Photos circulating online this week appear to show an impressive upgrade to China's military capabilities. The pictures appear to show a Chinese warship with a newly installed weapon on top.
The ship is an amphibious assault ship, normally used to deploy troops and tanks onto beaches. Photos of the new weapon fitted to the deck has people speculating that it's something militaries all over the world have been attempting to create – an electromagnetic railgun.
If confirmed, it has been described as having "epoch-making significance" by military commentator Chen Shuoren, talking to People's Daily China.
The photos were first shared last week.
Further photos show the ship already going out to sea, reportedly to test the weapon.
People have been speculating about the capabilities of the gun.
"Okay this is a big game changer but it requires an abundant amount of power," one Twitter user wrote. "Moreover, what is the recharge time because if they’ve significantly reduced this then be afraid, be very afraid."
So how powerful are such weapons compared to current conventional weapons? The Office of Naval Research (ONR) has been working on creating an electromagnetic railgun for the past 10 years, Arstechnia reports. They don't downplay how powerful they are.
"Although it was once an object of imagination, theory, and science fiction, the electromagnetic railgun has finally made the leap from laboratory concept to weapon-grade technology," the ONR write on their website.
"Using a massive electrical pulse rather than a chemical propellant, the railgun can launch projectiles much farther than the 13-nautical-mile range of the US Navy’s standard 5-inch naval gun."
Despite success in testing, however, the US Military hit funding issues and so have not added a functional railgun to their naval capabilities.
A test of the US railgun, created by BAE systems.
Because railguns use electrical pulses, they have several advantages over conventional explosives. As well as not having to store explosive propellants, making ships less vulnerable to enemy fire, the guns are capable of launching projectiles over large distances at a relatively low cost.
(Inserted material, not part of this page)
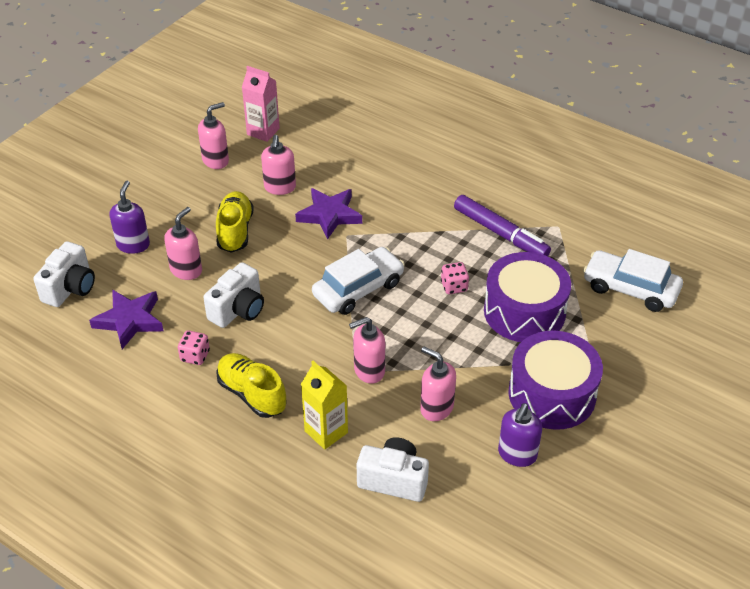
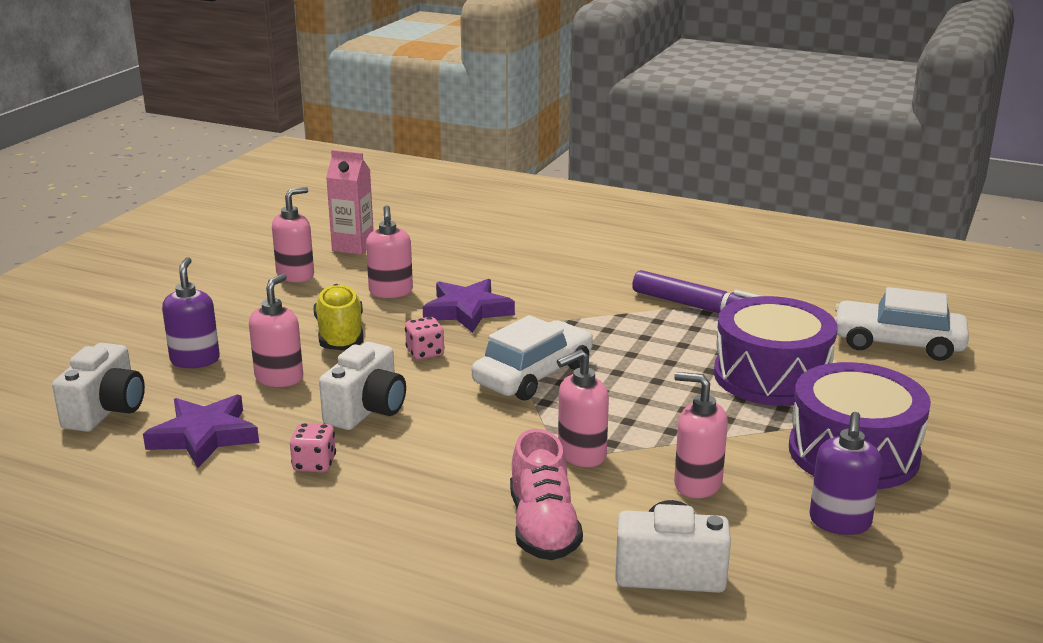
camera: 10 degrees left, 20 degrees down
(252, 394) = (414, 497): yellow shoe -> none
(326, 432) = (543, 527): yellow carton -> pink shoe
(454, 286) = (664, 361): pink dice -> pink dice (425, 353)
NASA has even considered using railguns to launch small payloads into orbit.
However, they do require a lot of power, something which will need addressing if they are to be used practically by the military.
"Previous incarnations of the railgun suffered from limited muzzle energy and could only fire a few shots before the launcher needed to be replaced" the ONR write.
There is speculation China's military already has this covered, with generators attached to the top of the vessel.
How worried should opposing militaries be about the upgrade, if it's confirmed? According to Chen, the weapon would make the ship "invincible".
“Though the test railgun is not the final version of the high-tech weapon, its size does fit the 055 destroyer, which would become an invincible vessel once equipped with electromagnetic weapons."
China have not yet commented on the rumors.